Go through the data below and copy it exactly, skipping every picture.

● **COLLECTED DATA**:
# # # # #

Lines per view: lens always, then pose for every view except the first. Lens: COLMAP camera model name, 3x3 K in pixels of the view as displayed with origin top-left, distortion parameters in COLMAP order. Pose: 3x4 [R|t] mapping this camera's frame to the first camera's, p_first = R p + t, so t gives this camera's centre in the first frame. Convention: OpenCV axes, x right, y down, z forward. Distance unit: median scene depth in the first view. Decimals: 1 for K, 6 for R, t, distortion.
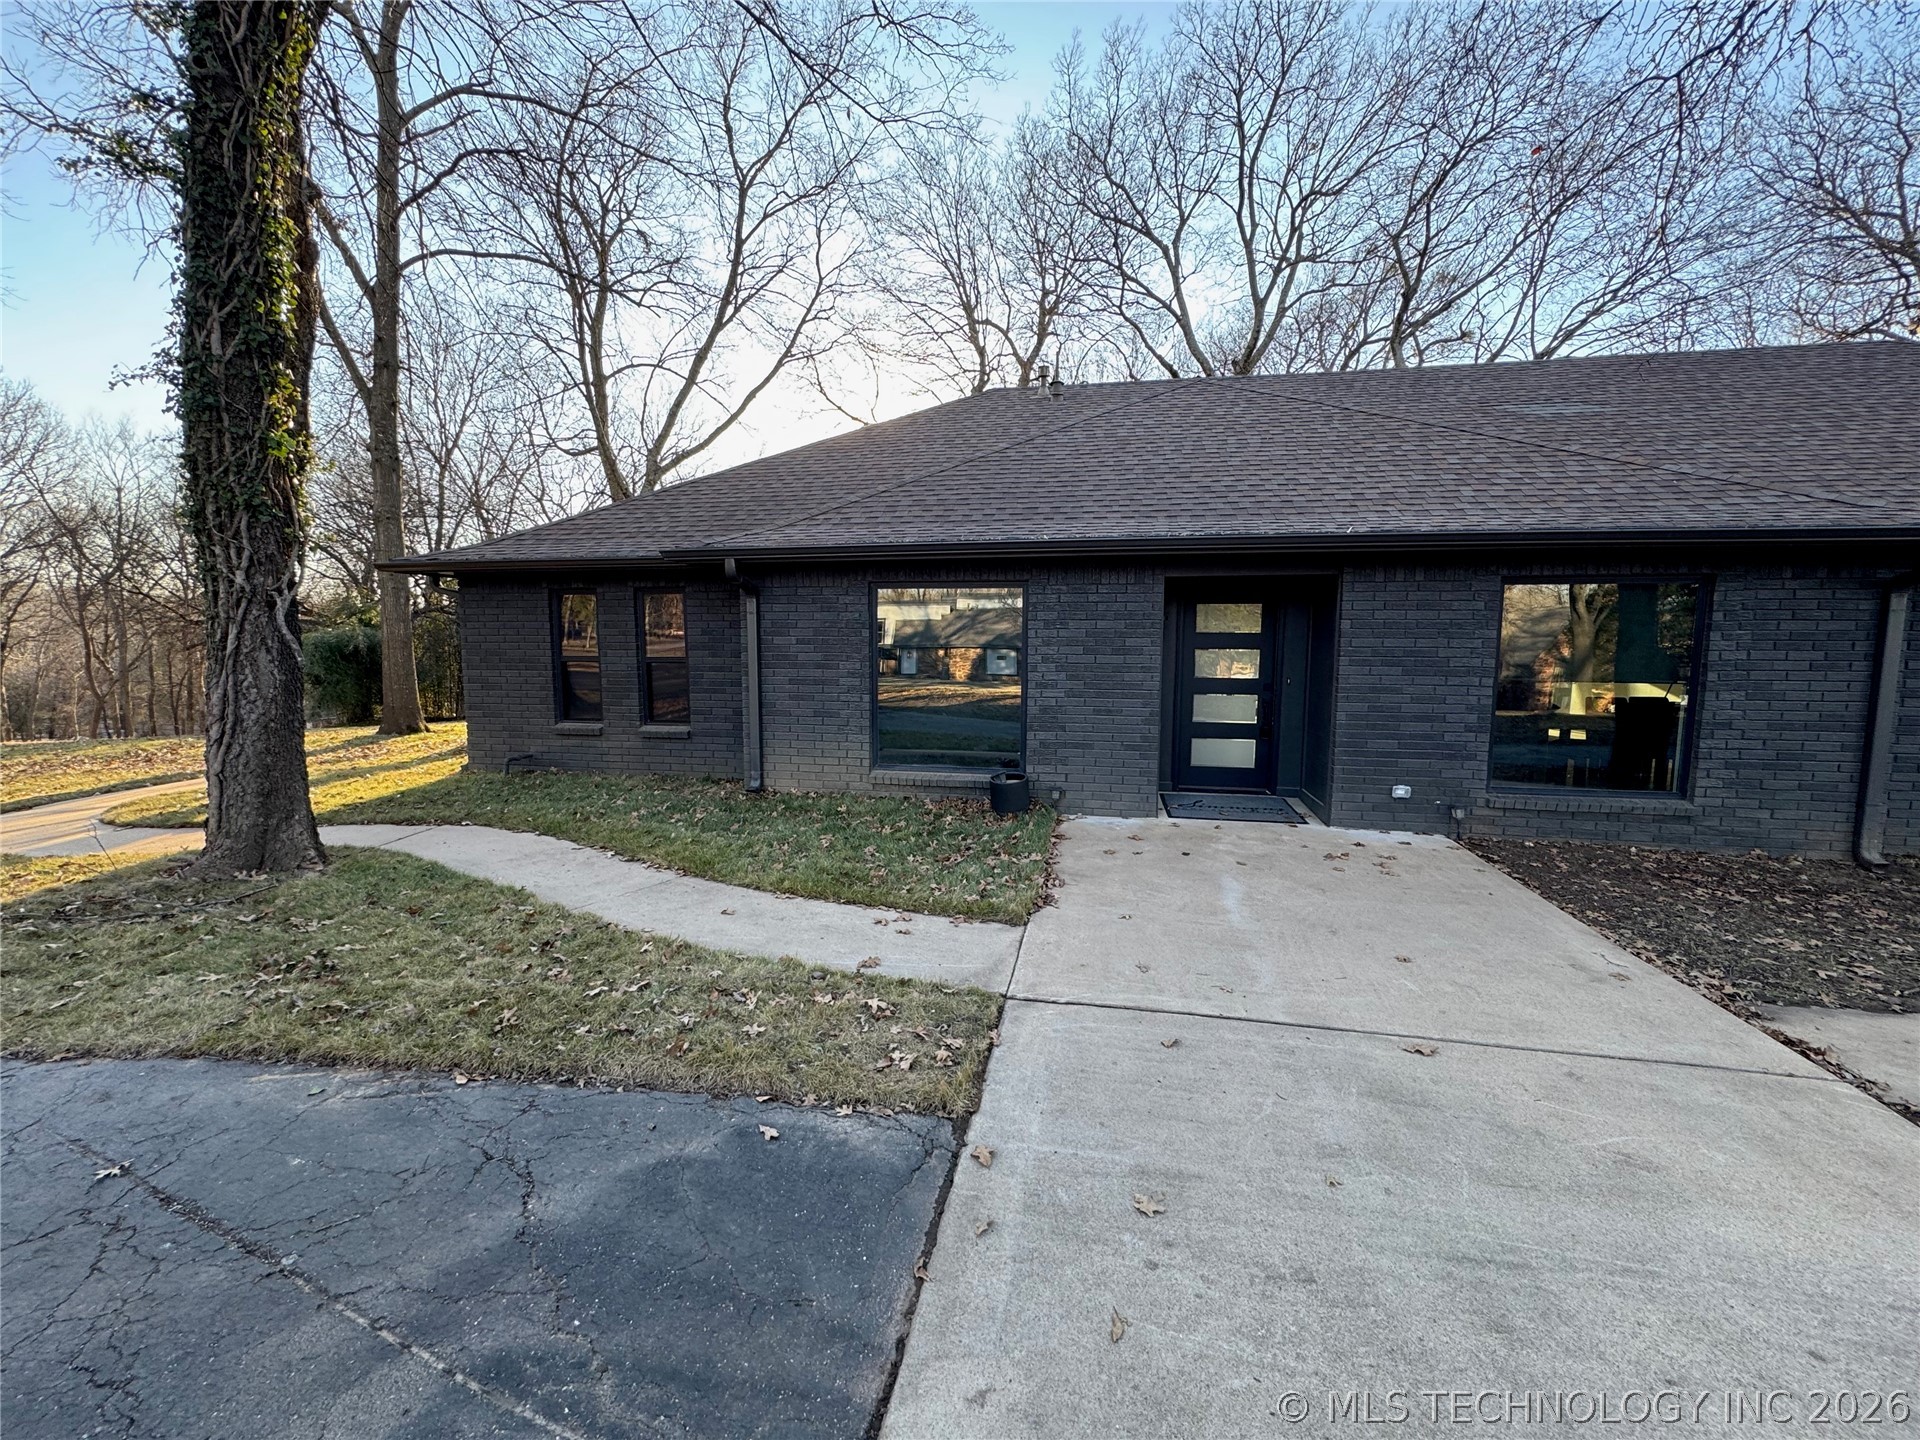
lens RADIAL K [[764.4, 0, 960.2], [0, 764.4, 716.9], [0, 0, 1]] dist [-0.002137, -0.000071]
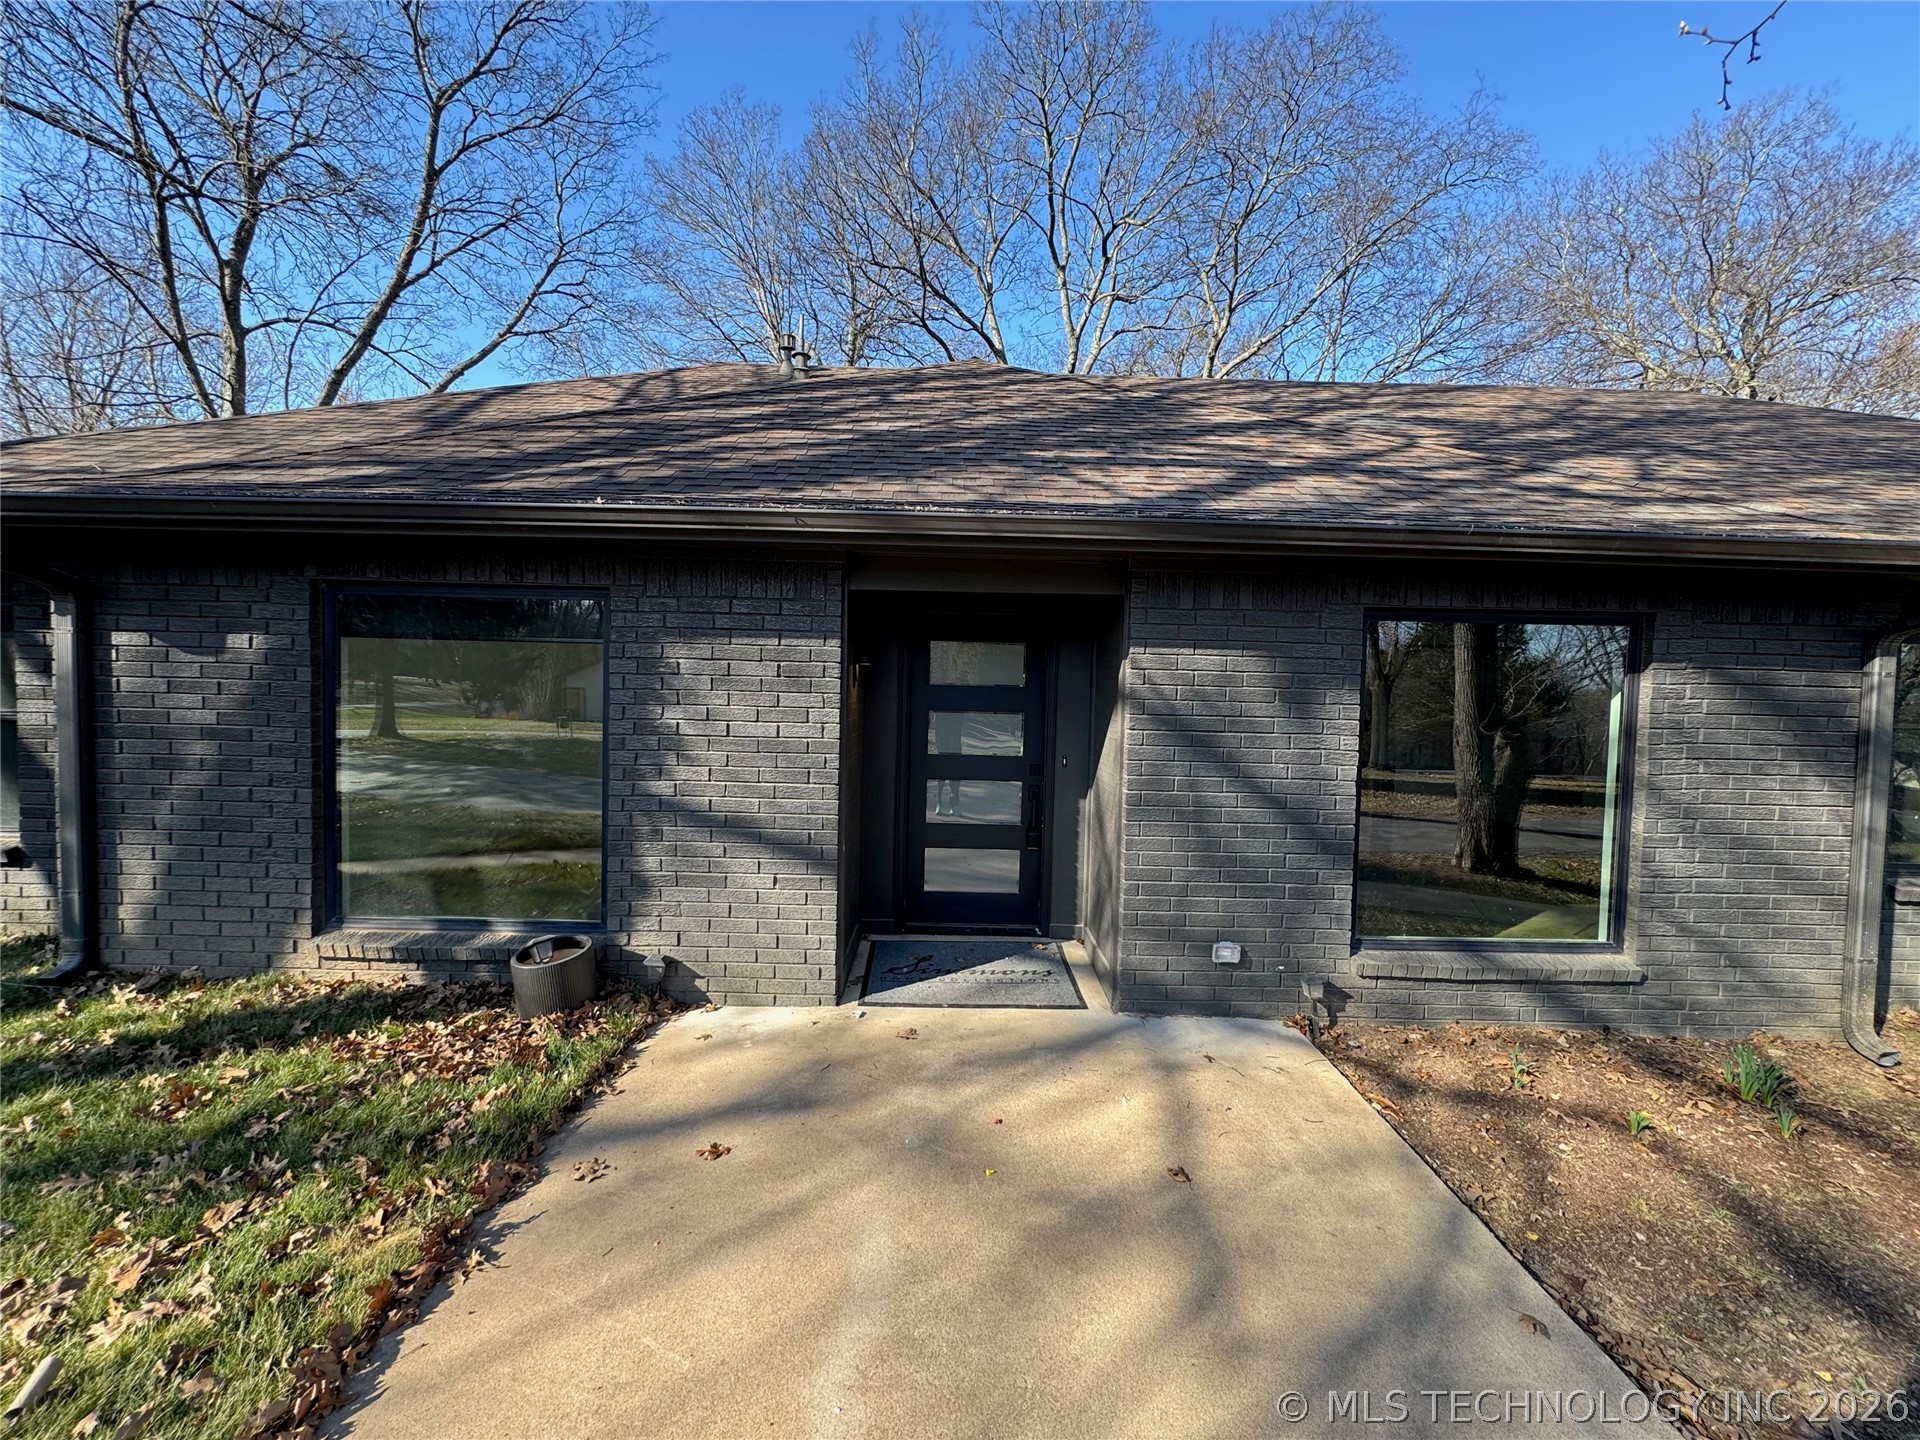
lens RADIAL K [[764.4, 0, 959.5], [0, 764.4, 713.7], [0, 0, 1]] dist [-0.002137, -0.000071]
pose [[0.980176, 0.012491, 0.197733, 0.093720], [-0.000282, 0.998098, -0.061651, -0.020864], [-0.198127, 0.060373, 0.978315, 0.165182]]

# # # # #

● **REPLY TO THE EXERCISE**:
Lines per view: lens always, then pose for every view except the first. Lens: COLMAP camera model name, 3x3 K in pixels of the view as displayed with origin top-left, distortion parameters in COLMAP order. Pose: 3x4 [R|t] mapping this camera's frame to the first camera's, p_first = R p + t, so t gives this camera's centre in the first frame. Convention: OpenCV axes, x right, y down, z forward. Distance unit: median scene depth in the first view. Decimals: 1 for K, 6 for R, t, distortion.
lens RADIAL K [[764.4, 0, 960.2], [0, 764.4, 716.9], [0, 0, 1]] dist [-0.002137, -0.000071]
lens RADIAL K [[764.4, 0, 959.5], [0, 764.4, 713.7], [0, 0, 1]] dist [-0.002137, -0.000071]
pose [[0.980176, 0.012491, 0.197733, 0.093720], [-0.000282, 0.998098, -0.061651, -0.020864], [-0.198127, 0.060373, 0.978315, 0.165182]]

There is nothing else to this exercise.